== Questions to answer ==
a) Answer these questions from the Kennedy column:
(i) Which birthdate does the writer share with Kennedy?
(ii) In which newspaper did the writer's first editorial appear?
(iii) How old was Zack when the writer asked him what he knew about JFK?
b) Copy word for word the passage of the Kennedy column from "That first editorial" to "kids about Kennedy.".
START Extract to read
Posts Tagged ‘John Kennedy’

The Measure of the Man

Friday, May 29th, 2026

(The following is an update of a column I wrote 13 years ago. I am re-posting it today on the birthday of President John F. Kennedy because of its significance in my life and because of the times we live in. Would things have been different if Kennedy had lived to continue serving? I have no way of knowing. I’d like to think the answer is yes. Joe Biden was the oldest elected president this country has ever had. Kennedy was the youngest. They shared the same dedication to protecting our democracy. I continue to celebrate Kennedy on May 29, the birth date I share with him — synchronicity — and I also honor his memory on the anniversary of the day he was taken from us, a day history was altered forever.)

By Bob Gaydos

John F. Kennedy

John F. Kennedy

The first editorial I wrote for the Times Herald-Record in Middletown, N.Y., appeared on the 20th anniversary of the assassination of John F. Kennedy. I wrote the headline, too: “The measure of the man.”
Trying to “measure” the meaning of the life of a man who was literally loved and idolized by millions of people is no easy task, especially for a rookie editorial writer’s debut effort. But that’s what newspapers do and, in truth, I took it as a good omen that remembering JFK was my first assignment. He was a hero to me as to many young men my age when he was elected president. It was a combination of things: his youth, his wit, his easy-going style, his intelligence, his words, his sense of justice. Plus, we shared the same birthdate: May 29.
     As fate would have it, JFK would come to be remembered, not on his birthday, but on the anniversary of his death. And not so much for what Americans received for having him as president for 1,000 days, but rather for what we lost by not having him much longer.
     That first editorial said, in essence, that it would take more than 20 years to measure the meaning of the man. It acknowledged the things we had learned about JFK in the years since the shooting in Dallas — the flaws that made him human — as well as what I felt were his positive contributions. Thirty years later, no longer a rookie editorial writer — indeed, retired after 23 years of writing editorials — with Nov. 22 approaching, I realized I had to write about JFK 50 years after his death (because that’s what old newspaper guys do). Before I started, I asked one of my reliable sounding boards, my son, Zack, what he knew about JFK. Zack was 19 at the time and better informed than a lot of young people his age, so I figured his answer would provide me with a fair sense of what our education system had been telling kids about Kennedy.
END Extract to read
START Source information
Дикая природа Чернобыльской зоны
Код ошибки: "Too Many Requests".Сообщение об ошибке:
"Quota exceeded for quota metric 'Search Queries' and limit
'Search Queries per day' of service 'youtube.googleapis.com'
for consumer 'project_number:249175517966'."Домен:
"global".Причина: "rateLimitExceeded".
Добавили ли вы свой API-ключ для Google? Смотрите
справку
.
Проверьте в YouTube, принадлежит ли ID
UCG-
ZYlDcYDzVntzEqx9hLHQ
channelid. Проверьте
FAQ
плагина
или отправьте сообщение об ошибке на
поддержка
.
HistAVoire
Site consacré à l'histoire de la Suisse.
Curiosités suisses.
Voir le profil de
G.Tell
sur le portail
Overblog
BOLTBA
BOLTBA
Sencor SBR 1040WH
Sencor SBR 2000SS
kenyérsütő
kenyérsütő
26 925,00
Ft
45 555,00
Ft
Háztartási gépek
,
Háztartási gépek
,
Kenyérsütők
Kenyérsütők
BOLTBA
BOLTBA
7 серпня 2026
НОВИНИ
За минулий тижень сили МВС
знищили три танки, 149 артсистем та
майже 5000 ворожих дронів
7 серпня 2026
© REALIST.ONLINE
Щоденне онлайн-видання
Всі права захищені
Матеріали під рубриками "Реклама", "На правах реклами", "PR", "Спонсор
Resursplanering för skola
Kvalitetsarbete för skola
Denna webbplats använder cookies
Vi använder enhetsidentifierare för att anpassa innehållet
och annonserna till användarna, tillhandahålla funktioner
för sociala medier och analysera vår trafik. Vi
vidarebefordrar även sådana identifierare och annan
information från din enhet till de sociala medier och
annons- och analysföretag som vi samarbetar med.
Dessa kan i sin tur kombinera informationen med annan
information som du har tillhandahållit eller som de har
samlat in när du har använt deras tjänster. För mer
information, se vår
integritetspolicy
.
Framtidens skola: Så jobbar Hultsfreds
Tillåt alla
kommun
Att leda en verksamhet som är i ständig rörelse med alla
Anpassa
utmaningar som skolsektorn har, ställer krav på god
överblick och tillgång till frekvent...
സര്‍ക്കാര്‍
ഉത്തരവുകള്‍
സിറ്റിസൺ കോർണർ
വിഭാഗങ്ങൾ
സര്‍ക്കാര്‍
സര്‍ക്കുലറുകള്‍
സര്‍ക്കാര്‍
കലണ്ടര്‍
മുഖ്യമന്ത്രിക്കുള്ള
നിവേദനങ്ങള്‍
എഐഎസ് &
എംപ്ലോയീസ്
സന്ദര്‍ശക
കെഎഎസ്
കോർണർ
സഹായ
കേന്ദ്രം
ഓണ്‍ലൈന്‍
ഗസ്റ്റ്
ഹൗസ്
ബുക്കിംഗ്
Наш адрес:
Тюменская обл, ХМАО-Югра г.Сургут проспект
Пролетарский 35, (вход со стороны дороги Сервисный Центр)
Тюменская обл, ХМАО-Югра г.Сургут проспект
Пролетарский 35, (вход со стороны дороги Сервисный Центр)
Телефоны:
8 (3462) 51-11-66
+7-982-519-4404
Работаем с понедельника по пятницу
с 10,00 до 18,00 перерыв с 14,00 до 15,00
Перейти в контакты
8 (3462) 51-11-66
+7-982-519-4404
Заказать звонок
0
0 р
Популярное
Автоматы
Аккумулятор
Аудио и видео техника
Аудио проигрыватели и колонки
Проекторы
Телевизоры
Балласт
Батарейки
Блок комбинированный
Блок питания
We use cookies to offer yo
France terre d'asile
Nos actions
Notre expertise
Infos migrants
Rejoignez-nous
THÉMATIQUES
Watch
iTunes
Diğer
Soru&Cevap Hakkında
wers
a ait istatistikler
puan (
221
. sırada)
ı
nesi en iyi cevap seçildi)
END Source information
== Response list ==
a)
(i) May 29
(ii) The Times Herald-Record in Middletown, N.Y.
(iii) 19

b)
That first editorial said, in essence, that it would take more than 20 years to measure the meaning of the man. It acknowledged the things we had learned about JFK in the years since the shooting in Dallas — the flaws that made him human — as well as what I felt were his positive contributions. Thirty years later, no longer a rookie editorial writer — indeed, retired after 23 years of writing editorials — with Nov. 22 approaching, I realized I had to write about JFK 50 years after his death (because that’s what old newspaper guys do). Before I started, I asked one of my reliable sounding boards, my son, Zack, what he knew about JFK. Zack was 19 at the time and better informed than a lot of young people his age, so I figured his answer would provide me with a fair sense of what our education system had been telling kids about Kennedy.